This project investigates the performance of fine-tuned large language models (LLMs) with distinct left-leaning and right-leaning political biases in structured debates on politically sensitive topics. Leveraging models such as LLAMA 3.2 and PHI 1.5, we analyze their adherence to predefined biases, reasoning capabilities, and persuasiveness within a multi-agent framework and through automated evaluation metrics.
A comprehensive overview of the methodologies, results, and models used in this project, as well as the final paper, is available here. This work was conducted as part of the final project for the course CSCI 5541: Natural Language Processing. We extend our gratitude to Professor Dongyeop Kang and the teaching assistants for their invaluable guidance and support throughout the project.

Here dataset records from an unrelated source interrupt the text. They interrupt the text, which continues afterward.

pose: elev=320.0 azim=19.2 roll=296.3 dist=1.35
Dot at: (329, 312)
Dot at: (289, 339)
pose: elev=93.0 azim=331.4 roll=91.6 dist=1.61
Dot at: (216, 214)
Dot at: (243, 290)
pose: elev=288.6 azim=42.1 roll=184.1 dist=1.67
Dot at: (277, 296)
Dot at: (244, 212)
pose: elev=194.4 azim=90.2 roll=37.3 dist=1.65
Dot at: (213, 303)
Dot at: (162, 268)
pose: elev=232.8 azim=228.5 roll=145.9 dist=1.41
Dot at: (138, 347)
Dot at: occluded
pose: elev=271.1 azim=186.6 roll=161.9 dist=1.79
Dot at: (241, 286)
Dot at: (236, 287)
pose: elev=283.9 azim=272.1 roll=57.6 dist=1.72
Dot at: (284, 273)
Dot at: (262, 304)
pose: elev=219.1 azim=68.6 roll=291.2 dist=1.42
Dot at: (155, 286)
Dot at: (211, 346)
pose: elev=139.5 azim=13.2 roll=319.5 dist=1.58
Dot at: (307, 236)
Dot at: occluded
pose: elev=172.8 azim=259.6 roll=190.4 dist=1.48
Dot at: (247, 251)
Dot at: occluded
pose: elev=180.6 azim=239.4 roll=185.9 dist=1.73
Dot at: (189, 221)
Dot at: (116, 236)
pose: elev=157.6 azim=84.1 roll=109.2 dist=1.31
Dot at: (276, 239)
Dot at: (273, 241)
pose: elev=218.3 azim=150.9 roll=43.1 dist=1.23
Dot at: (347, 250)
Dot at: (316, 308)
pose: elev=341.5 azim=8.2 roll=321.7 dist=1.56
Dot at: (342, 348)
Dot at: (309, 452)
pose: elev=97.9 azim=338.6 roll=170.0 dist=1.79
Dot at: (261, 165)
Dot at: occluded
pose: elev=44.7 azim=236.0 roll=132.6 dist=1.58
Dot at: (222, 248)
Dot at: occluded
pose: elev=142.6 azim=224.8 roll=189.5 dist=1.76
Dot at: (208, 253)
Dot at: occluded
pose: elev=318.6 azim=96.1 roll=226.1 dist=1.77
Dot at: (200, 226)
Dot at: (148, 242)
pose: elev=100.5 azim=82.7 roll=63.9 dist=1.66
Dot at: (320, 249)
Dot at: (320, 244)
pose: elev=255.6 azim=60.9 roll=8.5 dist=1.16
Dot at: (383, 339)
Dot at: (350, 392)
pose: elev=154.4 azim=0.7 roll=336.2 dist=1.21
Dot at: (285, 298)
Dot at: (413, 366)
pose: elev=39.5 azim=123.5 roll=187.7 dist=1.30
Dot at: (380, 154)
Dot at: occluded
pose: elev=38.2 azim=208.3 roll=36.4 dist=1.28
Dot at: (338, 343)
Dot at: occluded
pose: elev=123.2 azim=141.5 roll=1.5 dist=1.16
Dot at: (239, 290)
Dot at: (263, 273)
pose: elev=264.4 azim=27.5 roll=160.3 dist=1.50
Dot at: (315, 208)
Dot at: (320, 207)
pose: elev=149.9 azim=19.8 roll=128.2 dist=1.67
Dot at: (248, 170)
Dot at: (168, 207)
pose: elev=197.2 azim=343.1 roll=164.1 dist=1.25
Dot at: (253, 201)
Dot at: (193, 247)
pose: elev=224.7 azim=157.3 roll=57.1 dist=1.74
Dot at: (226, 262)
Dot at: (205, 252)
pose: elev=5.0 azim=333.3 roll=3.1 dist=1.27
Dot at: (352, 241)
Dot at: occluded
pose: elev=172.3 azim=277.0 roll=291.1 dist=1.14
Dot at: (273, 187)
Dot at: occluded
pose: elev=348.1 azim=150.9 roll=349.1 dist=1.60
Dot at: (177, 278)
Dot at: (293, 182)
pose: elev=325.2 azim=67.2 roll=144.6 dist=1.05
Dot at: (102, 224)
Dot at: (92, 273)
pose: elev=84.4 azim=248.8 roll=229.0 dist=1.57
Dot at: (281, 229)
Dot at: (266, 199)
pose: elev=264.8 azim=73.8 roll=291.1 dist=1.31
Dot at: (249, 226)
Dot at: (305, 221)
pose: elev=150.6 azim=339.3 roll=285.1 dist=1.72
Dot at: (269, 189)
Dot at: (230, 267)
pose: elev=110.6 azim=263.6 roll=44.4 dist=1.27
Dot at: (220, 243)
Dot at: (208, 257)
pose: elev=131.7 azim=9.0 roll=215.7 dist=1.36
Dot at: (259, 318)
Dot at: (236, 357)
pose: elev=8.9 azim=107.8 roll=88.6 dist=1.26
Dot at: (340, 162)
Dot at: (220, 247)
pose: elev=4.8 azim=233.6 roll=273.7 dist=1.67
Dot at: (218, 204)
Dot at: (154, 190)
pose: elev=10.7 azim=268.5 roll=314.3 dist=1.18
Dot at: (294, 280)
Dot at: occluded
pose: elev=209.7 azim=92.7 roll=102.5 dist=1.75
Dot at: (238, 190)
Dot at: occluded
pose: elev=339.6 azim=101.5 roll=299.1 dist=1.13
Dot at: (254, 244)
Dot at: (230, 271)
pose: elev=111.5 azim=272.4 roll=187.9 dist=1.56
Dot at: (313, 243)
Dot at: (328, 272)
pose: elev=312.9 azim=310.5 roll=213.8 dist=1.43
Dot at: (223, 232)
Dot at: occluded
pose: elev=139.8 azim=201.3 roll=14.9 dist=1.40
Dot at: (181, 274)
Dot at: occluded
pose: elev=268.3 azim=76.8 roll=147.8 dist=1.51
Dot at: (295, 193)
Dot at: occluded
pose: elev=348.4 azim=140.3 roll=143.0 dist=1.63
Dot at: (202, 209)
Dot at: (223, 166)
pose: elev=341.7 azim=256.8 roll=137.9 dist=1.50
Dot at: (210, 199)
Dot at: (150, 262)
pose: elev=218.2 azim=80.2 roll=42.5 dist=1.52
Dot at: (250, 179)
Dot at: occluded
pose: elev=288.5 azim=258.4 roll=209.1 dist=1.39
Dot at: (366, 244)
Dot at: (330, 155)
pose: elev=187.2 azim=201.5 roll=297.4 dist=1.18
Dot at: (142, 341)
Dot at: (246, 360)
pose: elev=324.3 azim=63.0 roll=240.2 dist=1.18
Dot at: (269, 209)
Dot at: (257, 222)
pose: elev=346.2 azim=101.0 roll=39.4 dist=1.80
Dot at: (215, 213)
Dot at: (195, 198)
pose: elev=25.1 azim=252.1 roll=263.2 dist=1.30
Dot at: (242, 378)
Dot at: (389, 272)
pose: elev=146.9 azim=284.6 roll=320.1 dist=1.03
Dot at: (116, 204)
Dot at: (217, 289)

In this project, we required left-leaning, right-leaning, and neutral LLM agents. To achieve this, we generated separate datasets to fine-tune each type of model. We utilized the BABE dataset, which consists of sentences from left- and right-leaning news organizations with varying levels of bias. The sentences were partitioned into left-leaning and right-leaning subsets, with each respective model fine-tuned on their own subset. The resulting dataset partitions are available in the src/data
directory.
For this project, we fine-tuned left, right, and center versions of two open-source LLMs: LLama 3.2 and Phi 1.5. These models, developed by Meta and Microsoft respectively, were selected for their similarity to other state-of-the-art models, providing a representative basis for our experiments.
We designed a custom debate arena object tailored for this task. The framework is compatible with any Hugging Face LLM model for text generation. The code for the debate arena, along with an example usage, is available in the src/debate_arena.ipynb
file. While the framework was employed for political-style debates in this project, it is adaptable to any topic. The class instantiation allows users to configure response length, the number of debate turns, and the temperature of model responses.